• POJ2392:Space Elevator


    Space Elevator
    Time Limit: 1000MS   Memory Limit: 65536K
    Total Submissions: 9244   Accepted: 4388

    Description

    The cows are going to space! They plan to achieve orbit by building a sort of space elevator: a giant tower of blocks. They have K (1 <= K <= 400) different types of blocks with which to build the tower. Each block of type i has height h_i (1 <= h_i <= 100) and is available in quantity c_i (1 <= c_i <= 10). Due to possible damage caused by cosmic rays, no part of a block of type i can exceed a maximum altitude a_i (1 <= a_i <= 40000). 

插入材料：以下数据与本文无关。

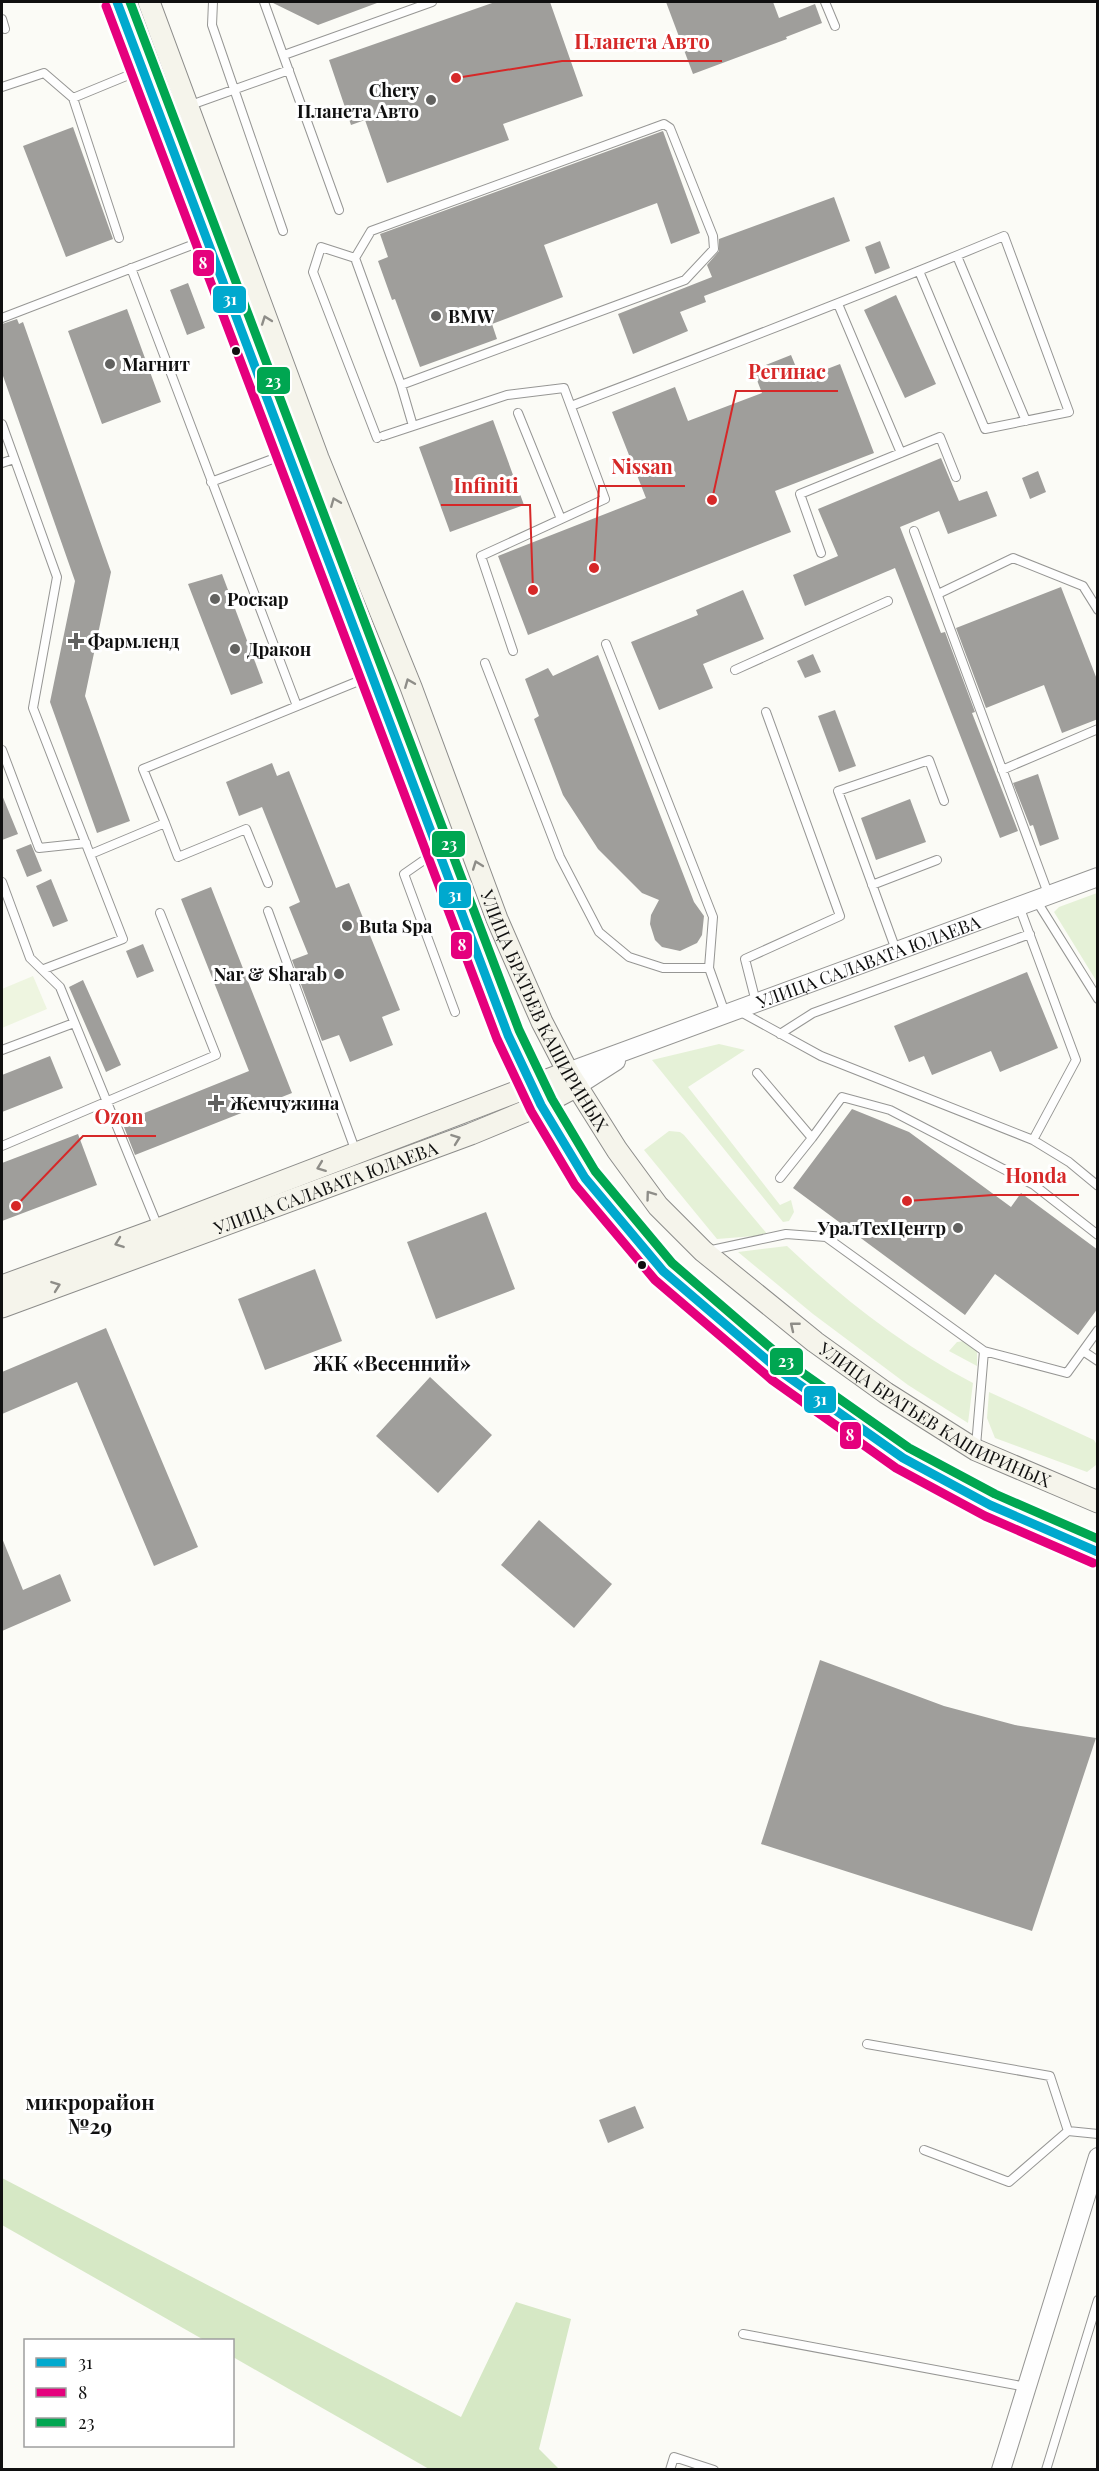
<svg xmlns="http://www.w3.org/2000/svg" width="1099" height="2471" viewBox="0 0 1099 2471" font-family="'Playfair Display',serif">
<rect width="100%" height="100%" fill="#fbfbf6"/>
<path fill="#e5f1d7" d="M1097,893H1098L1097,982L1054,912L1059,907Z
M719,1044L745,1050L688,1087L780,1205L791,1200L794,1212L789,1221L783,1222L652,1060Z
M669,1131L680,1132L684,1135L768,1235L717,1239L644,1150Z
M787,1246C843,1299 904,1347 973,1383L968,1423L908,1385L813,1314L738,1252Z
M964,1341L973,1344L977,1352V1366L949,1351L957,1342Z
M989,1392L1094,1440L1097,1445L1096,1465L1087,1472L995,1438L987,1418Z"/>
<path fill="#d6e8c5" d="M2,2178L461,2417L516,2302L571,2319L539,2449L559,2469H429L233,2357L232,2340H204L2,2225Z"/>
<path fill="#eef5e0" d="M33,976L47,1009L2,1028V989Z"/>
<path fill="#9f9e9b" d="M271,2H377V3L318,25Z
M495,2H550L583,96L503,124L509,140L387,183L365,120L351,125L329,60Z
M666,2H773L779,18L815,4L822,23L786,37L787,39L693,74Z
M73,127L113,239L66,257L23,146Z
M663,131L700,233L671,244L657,203L544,245L563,297L492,324L497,339L420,367L395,299L392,300L378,261L388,257L380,234Z
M834,197L850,241L704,296L706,302L680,312L688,331L633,354L618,314L712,277L707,265L719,251V239Z
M880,241L890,268L875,274L865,247Z
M188,283L205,328L187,335L170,290Z
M896,295L936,384L905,398L864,310Z
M127,309L161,402L102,424L68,331Z
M17,319L19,324L23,322L111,572L85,696L130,821L97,833L50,702L75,581L2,373V324Z
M791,355L801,379L840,364L874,453L775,491L791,532L528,635L498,556L646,498L612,412L675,387L688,421L762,393L753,370Z
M493,420L524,505L450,532L419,447Z
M941,458L959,501L987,491L997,516L948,534L939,511L900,527L941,633L945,632L975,712L972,713L1018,831L1000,838L895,568L805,606L793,575L838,556L818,509Z
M1038,471L1046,492L1030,499L1022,478Z
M222,574L263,683L231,695L188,584Z
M1061,587L1098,682V719L1062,733L1044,685L986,708L956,628Z
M743,590L764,639L703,664L713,688L659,710L631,642L698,615L696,610Z
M813,654L821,672L805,678L797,661Z
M598,655L694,902L704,916L702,935L697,943L680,951L662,947L655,940L650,924L651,915L659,900L642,893L598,849L563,795L534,719L539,716L525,679L548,668L553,676Z
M835,710L856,766L839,772L818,716Z
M272,763L277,776L289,771L336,888L349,883L400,1010L382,1017L393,1045L350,1062L339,1035L322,1041L292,960L308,954L289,907L300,902L262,807L239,816L226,782Z
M1038,774L1059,839L1040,846L1033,825L1030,826L1013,783Z
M2,795L18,834L2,840Z
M910,799L926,842L876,860L861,818Z
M31,844L42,871L27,877L16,850Z
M51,879L68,921L53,927L36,886Z
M211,887L292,1093L135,1155L122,1122L249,1071L181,899Z
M143,944L154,971L137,978L126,951Z
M1027,972L1058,1048L1000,1072L991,1051L932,1075L924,1056L909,1062L894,1026Z
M83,980L121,1065L106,1072L69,987Z
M50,1056L63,1088L2,1112V1075Z
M852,1109L909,1132L1011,1207L1021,1193L1098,1250V1308L1078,1335L995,1274L965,1315L793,1188Z
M78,1134L97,1185L2,1221V1163Z
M486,1212L515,1289L436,1319L407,1242Z
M315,1269L342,1341L265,1370L238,1299Z
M106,1328L198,1547L154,1566L77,1382L2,1414V1372Z
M430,1377L492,1435L438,1493L376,1436Z
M539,1520L612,1584L574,1628L501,1565Z
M2,1538L23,1590L60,1574L71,1601L2,1631Z
M820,1660L944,1706L1015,1725L1096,1738L1032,1931L761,1844Z
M635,2106L644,2128L608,2143L599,2120Z"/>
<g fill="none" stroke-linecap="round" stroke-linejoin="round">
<g stroke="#969694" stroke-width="10">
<path id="service" d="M213,2L212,25L283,231
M264,2L339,210
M825,2L835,26
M2,19L5,29
M284,55L432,2
M2,87L44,73L73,98L141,70
M73,98L119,238
M188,106L289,70
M957,256L1026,421
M355,258L371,231L664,124L670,128L713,236L714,249L685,280L401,385
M131,268L297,706
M838,304L901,453
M2,318L205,240
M571,406C716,351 860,296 1004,236L1069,412L985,429L919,271
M518,413L561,519
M2,424L57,577L33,708L123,939L44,969
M383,436L507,395L564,388L605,499L481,556L513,651
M377,438L313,272L321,247L355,258L401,385L413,426
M2,463L14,459
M211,482L286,454
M914,531L1049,896
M821,553L800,494L940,437L956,477
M938,594L1013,558L1083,586L1098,610
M606,644L713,917L709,968
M485,663L560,857L599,932L629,957L663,968H709L725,1013
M735,670L888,601
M2,750L39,848L86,843
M1002,770L1098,729
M165,823L178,857L246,829L268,883
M437,851L404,874L455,1012
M91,854L165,823L143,769L371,676
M2,882L30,958L60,987L158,1227
M872,885L937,860
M1036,900L1098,999
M1019,906L1076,1060L1033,1140
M268,911L356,1152
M896,950L838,791L929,760L944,801
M756,1002L745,959L840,916L766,712
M739,1011L821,1056L1033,1140L1069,1162L1098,1186
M780,1034L813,1013L1030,934
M2,1050L74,1023
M757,1073L812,1138L780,1178
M812,1138L842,1097L890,1110L1034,1185L1098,1235
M2,1146L216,1055L160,913
M707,1251L786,1234L826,1237L984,1351L976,1446
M984,1351L1067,1373L1098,1330
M1083,1351L1098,1361
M867,2044L1050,2076L1068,2131
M924,2150L1009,2182L1068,2131L1098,2134
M743,2334L1027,2387
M670,2470L674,2457L714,2470
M1046,2470L1098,2300"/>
</g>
<g stroke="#969694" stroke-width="20">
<g id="tertiary">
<path id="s1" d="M568,1072L1098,877"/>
<path d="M577,1086L616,1061"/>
<path d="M1001,2470L1098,2157"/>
</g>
</g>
<g stroke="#8c8c8a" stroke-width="23">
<g id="secondary">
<path d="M117,2L508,1035L541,1105L585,1178L663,1271L780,1371L903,1458L990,1505L1098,1552"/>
<path id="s2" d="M149,2L318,458L411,687L497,919L542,1022L568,1072L617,1150L658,1206L703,1251L815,1342L886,1393L976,1450L1098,1502"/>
<path d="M2,1286L158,1229L568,1072"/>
<path id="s3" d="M2,1307L471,1134L541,1105L577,1086"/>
</g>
</g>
<use href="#service" stroke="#fefefe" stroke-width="8"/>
<use href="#tertiary" stroke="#fefefe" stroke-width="18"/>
<use href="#secondary" stroke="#f5f4eb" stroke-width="21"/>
<g stroke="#fff" stroke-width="14">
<path id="bus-1" d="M117,2L508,1035L541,1105L585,1178L663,1271L780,1371L903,1458L990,1505L1098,1552"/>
</g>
<g stroke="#fff" stroke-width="14">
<path id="bus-2" d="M106,6L497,1039L531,1111L575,1185L655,1280L772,1380L896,1468L985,1516L1093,1563"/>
</g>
<g stroke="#fff" stroke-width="14">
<path id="bus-3" d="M130,2L519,1030L552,1099L595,1171L672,1263L787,1362L909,1448L995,1494L1098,1539"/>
</g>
<use href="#bus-1" stroke="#00a9ce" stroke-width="9"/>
<use href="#bus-2" stroke="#e5007d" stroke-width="9"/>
<use href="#bus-3" stroke="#00a651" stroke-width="9"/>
</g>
<defs><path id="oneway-chevron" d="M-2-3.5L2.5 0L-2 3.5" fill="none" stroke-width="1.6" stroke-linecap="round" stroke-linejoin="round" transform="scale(1.5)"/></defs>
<g stroke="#8e8d88">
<use href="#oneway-chevron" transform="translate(266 320) rotate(-110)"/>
<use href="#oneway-chevron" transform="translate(335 502) rotate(-112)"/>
<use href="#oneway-chevron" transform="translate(409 683) rotate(-112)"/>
<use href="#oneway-chevron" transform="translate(477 865) rotate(-110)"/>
<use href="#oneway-chevron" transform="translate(456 1139) rotate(-20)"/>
<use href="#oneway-chevron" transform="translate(321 1167) rotate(159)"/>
<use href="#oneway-chevron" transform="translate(650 1195) rotate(-126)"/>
<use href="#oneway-chevron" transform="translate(119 1243) rotate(160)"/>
<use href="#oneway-chevron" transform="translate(56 1286) rotate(-20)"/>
<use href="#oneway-chevron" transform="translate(794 1326) rotate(-141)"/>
</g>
<g fill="#626260" stroke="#fff" stroke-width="2">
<circle cx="431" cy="100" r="6"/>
<circle cx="436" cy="316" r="6"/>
<circle cx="110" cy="364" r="6"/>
<circle cx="215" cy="599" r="6"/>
<path d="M73 632h6v6h6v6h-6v6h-6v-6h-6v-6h6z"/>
<circle cx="235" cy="649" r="6"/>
<circle cx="347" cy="926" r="6"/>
<circle cx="339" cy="974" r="6"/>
<path d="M213 1094h6v6h6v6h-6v6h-6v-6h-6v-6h6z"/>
<circle cx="958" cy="1228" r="6"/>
</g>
<g fill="#101010" stroke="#fff" stroke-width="2">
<circle cx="236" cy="351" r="5"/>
<circle cx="642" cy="1265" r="5"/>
</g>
<g text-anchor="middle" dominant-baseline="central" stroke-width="6" stroke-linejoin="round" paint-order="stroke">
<g font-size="18" font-weight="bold" fill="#101010" stroke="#fff" text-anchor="start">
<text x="419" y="90" text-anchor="end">Chery<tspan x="419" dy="21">Планета Авто</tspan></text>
<text x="448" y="316">BMW</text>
<text x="122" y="364">Магнит</text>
<text x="227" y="599">Роскар</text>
<text x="88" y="641">Фармленд</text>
<text x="247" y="649">Дракон</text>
<text x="359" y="926">Buta Spa</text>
<text x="327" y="974" text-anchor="end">Nar &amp; Sharab</text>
<text x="230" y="1103">Жемчужина</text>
<text x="946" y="1228" text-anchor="end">УралТехЦентр</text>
</g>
<g font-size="18" fill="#101010" stroke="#fff">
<text stroke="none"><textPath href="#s1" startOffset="320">УЛИЦА САЛАВАТА ЮЛАЕВА</textPath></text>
<text stroke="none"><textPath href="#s2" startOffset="1084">УЛИЦА БРАТЬЕВ КАШИРИНЫХ</textPath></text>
<text stroke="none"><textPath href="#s3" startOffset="345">УЛИЦА САЛАВАТА ЮЛАЕВА</textPath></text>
<text stroke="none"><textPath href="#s2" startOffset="1660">УЛИЦА БРАТЬЕВ КАШИРИНЫХ</textPath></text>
</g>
<g font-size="20" font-weight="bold" fill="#101010" stroke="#fff">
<text x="392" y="1362">ЖК «Весенний»</text>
</g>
<g font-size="21" font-weight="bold" fill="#101010" stroke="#fff">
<text x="90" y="2101">микрорайон<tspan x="90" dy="24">№29</tspan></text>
</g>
</g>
<path fill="none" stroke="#d62828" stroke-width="2" d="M456 78L562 61H722M712 500L736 391H838M594 568L599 486H685M533 590L530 505H441M16 1206L83 1136H156M907 1201L993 1195H1079"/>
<g fill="#d62828" stroke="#fff" stroke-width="2">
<circle cx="456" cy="78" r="6"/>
<circle cx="712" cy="500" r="6"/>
<circle cx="594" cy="568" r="6"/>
<circle cx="533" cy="590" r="6"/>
<circle cx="16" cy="1206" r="6"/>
<circle cx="907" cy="1201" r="6"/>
</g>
<g font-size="20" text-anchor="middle" font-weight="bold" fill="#d62828" stroke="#fff" stroke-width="6" stroke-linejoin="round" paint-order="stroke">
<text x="642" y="49">Планета Авто</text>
<text x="787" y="379">Регинас</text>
<text x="642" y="474">Nissan</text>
<text x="486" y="493">Infiniti</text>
<text x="119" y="1124">Ozon</text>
<text x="1036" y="1183">Honda</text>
</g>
<g stroke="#fff" stroke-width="2">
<rect x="192" y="249" width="23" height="28" rx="6" fill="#e5007d"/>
<rect x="212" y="285" width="35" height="29" rx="6" fill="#00a9ce"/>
<rect x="256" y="366" width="35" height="29" rx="6" fill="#00a651"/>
<rect x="431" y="830" width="35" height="28" rx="6" fill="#00a651"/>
<rect x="438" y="881" width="34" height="28" rx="6" fill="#00a9ce"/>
<rect x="450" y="931" width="23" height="29" rx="6" fill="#e5007d"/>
<rect x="769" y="1347" width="35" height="29" rx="6" fill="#00a651"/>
<rect x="803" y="1385" width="34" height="29" rx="6" fill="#00a9ce"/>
<rect x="839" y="1421" width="23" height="29" rx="6" fill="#e5007d"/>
</g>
<g font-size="16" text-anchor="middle" font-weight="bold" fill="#fff">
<text x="203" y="269">8</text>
<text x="230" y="305">31</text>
<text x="273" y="387">23</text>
<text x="449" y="850">23</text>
<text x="455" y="901">31</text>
<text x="462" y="951">8</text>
<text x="786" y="1367">23</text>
<text x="820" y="1405">31</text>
<text x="850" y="1441">8</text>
</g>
<rect width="1099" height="2471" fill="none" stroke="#101010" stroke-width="6"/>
<rect x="24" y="2339" width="210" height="108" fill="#ffffff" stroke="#9f9f9f" stroke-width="1.5"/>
<rect x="36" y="2358" width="30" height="9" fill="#00a9ce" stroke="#9f9f9f" stroke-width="1.5"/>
<text x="78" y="2369" font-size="18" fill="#101010">31</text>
<rect x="36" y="2388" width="30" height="9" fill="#e5007d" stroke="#9f9f9f" stroke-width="1.5"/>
<text x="78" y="2399" font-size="18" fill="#101010">8</text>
<rect x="36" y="2418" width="30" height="9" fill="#00a651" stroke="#9f9f9f" stroke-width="1.5"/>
<text x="78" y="2429" font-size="18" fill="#101010">23</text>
</svg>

    Help the cows build the tallest space elevator possible by stacking blocks on top of each other according to the rules.

    Input

    * Line 1: A single integer, K 

    * Lines 2..K+1: Each line contains three space-separated integers: h_i, a_i, and c_i. Line i+1 describes block type i.

    Output

    * Line 1: A single integer H, the maximum height of a tower that can be built

    Sample Input

    3
    7 40 3
    5 23 8
    2 52 6

    Sample Output

    48

    题意是要搭梯子,要求的是梯子的最高能达到多少。限制条件一个是每个梯子有自身的限制高度,另外一个是梯子数量。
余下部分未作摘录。